Jour 11. Après un délicieux petit déjeuner japonais dans le Ryokan – maquereau, tofu grillé, riz et soupe miso – nous profitons une dernière fois la vue sur la sanctuaire d’Itsukushima, baigné par la marée haute. Puis, nous quittons l’île en prenant le ferry.
De retour à la gare JR, l’ambiance est étrange : le train est presque vide. Un contrôleur nous indique alors qu’un accident de personne vient de survenir, provocant un arrêt de trafic pendant deux heures. Changement de plan ! Nous prenons un train local situé près du ferry qui s’arrête à toutes les gares. Arrivés enfin à Hiroshima, nous avons raté notre correspondance pour Okayama en shinkansen mais grâce au bon transmis par la gare JR, nous modifions notre billet sans frais.




Okayama 岡山市
Un jardin, une pause parfaite
A peine le temps d’attraper un bento que notre shinkensen file déjà vers Okayama. A l’arrivée, nous montons à bord d’un vieux tramway très kawaï en direction du jardin Koraku-en. Nous y accédons par l’entrée située face au château d’Okayama, surnommé “château du corbeau” en raison de ses élégants murs noirs, séparé du jardin par les eaux paisibles du fleuve Asahi.


後楽園
Koraku-en
Le lieu est très apaisant, baigné d’une atmosphère zen. Il s’agit d’un des plus beaux jardins du Japon avec celui de Kanazawa, que nous avons eu la chance de découvrir aussi. Le jardin Koraku-en a été commandé par le seigneur féodal local en 1687. Il souhaitait en faire à la fois un espace de détente pour sa famille et un lieu de réception pour ses invités de marque.




Nous nous y promenons tranquillement, observons le héron. Le jardin s’étend sur un large espace. Je m’offre un café glacé avec des mochis et mon chéri de la glace et du café – un vrai délice. Cette halte devient vite un parenthèse de détente. Une dame nous remercie même de notre visite dans le parc, un geste à la fois surprenant et touchant, qui ajoute au charme du moment.



C’est déjà l’heure de reprendre le tram et le train vers Kurashiki – petite Venise du Japon. Nous déposons nos sacs à l’hôtel et prenons la direction des rues commerçantes de la ville.
Kurashiki 倉敷市
Une balade, le long des canaux
Kurashiki charme immédiatement avec son quartier historique bordé de canaux, remarquablement préservé depuis la période Edo (1603-867). A l’époque la ville jouait un rôle clé dans le commerce du riz. Son nom, qui signifie littéralement “ville des entrepôts”, fait d’ailleurs référence aux nombreux entrepôts qui servaient à conserver la précieuse marchandise. Aujourd’hui ces anciens entrepôts ont été magnifiquement reconvertis en musée, boutiques et cafés, donnant au quartier une atmosphère unique.

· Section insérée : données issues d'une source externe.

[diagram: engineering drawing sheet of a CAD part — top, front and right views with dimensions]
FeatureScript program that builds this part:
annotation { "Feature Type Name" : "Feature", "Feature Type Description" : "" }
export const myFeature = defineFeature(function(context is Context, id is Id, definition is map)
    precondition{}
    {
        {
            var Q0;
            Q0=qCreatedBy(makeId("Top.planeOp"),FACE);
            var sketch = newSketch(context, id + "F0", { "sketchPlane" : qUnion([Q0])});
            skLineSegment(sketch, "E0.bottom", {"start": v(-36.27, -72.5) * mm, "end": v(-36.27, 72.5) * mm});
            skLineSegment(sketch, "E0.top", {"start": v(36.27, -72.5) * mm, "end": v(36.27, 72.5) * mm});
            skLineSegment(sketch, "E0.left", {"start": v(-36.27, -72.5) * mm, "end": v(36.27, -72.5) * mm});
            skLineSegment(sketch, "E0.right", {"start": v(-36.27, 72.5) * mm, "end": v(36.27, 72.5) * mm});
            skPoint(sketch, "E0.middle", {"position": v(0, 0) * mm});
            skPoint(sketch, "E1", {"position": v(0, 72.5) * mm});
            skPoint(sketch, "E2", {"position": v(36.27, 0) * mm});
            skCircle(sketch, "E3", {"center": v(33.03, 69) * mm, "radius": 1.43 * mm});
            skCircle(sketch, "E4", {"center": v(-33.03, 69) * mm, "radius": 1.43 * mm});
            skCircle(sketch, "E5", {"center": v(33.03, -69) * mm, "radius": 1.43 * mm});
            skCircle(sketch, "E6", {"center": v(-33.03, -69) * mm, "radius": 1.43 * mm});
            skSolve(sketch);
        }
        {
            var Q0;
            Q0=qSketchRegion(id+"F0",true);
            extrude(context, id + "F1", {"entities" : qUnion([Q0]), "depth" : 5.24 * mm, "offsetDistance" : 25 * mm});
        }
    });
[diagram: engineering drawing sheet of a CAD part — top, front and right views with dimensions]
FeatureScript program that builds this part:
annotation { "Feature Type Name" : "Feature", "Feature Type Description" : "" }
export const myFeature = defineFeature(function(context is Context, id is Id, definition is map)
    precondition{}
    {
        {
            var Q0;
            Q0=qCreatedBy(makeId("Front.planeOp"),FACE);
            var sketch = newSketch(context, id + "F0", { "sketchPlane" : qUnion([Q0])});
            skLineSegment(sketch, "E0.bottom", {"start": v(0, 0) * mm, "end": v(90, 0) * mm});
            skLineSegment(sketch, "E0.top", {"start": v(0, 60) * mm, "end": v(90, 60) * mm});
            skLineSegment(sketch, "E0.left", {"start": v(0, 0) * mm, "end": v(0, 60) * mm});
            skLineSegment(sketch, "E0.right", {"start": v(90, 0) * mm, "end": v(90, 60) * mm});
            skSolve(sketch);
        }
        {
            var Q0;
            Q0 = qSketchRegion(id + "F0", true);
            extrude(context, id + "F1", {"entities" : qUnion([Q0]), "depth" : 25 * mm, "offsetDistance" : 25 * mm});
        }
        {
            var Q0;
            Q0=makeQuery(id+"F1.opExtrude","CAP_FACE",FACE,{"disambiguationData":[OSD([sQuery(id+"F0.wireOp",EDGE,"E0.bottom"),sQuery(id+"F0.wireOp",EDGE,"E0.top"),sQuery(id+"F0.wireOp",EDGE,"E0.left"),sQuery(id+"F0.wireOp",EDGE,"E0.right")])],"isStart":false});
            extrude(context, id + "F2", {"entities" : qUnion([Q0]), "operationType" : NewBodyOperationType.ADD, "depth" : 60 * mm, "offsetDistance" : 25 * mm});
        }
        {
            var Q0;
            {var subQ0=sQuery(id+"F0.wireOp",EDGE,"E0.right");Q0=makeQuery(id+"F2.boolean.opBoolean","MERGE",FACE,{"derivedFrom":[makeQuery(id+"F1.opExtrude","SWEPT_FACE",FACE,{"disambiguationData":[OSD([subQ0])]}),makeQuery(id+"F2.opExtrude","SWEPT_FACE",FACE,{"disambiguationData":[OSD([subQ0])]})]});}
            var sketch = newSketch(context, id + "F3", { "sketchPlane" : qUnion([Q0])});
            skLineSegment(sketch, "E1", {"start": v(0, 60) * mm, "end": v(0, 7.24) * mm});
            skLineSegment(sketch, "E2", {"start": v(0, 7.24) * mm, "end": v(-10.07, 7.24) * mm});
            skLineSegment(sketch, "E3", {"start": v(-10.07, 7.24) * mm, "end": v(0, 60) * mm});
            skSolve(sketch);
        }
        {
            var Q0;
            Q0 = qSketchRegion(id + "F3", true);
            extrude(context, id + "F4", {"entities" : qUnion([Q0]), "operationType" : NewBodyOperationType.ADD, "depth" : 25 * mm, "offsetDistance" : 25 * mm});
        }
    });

Au fil de la balade, on découvre aussi une autre facette de Kurashiki : le denim, véritable spécialité locale. Impossible de résister aux petites créations artisanales – notamment pochettes en jean décorées de chats. Entre jolis bijoux et objets originaux, je déniche un repose baguettes en bois, en forme de teckel, parfait clin d’oeil pour une amie. Sous le soleil, la balade le long des canaux est un vrai plaisir. On flâne sans se presser, porté par le charme tranquille du lieu et ses reflets paisibles sur l’eau.


Nous dinons de salades ou onigris et autres viennoiseries achetés en superette. Demain, départ pour Kyoto.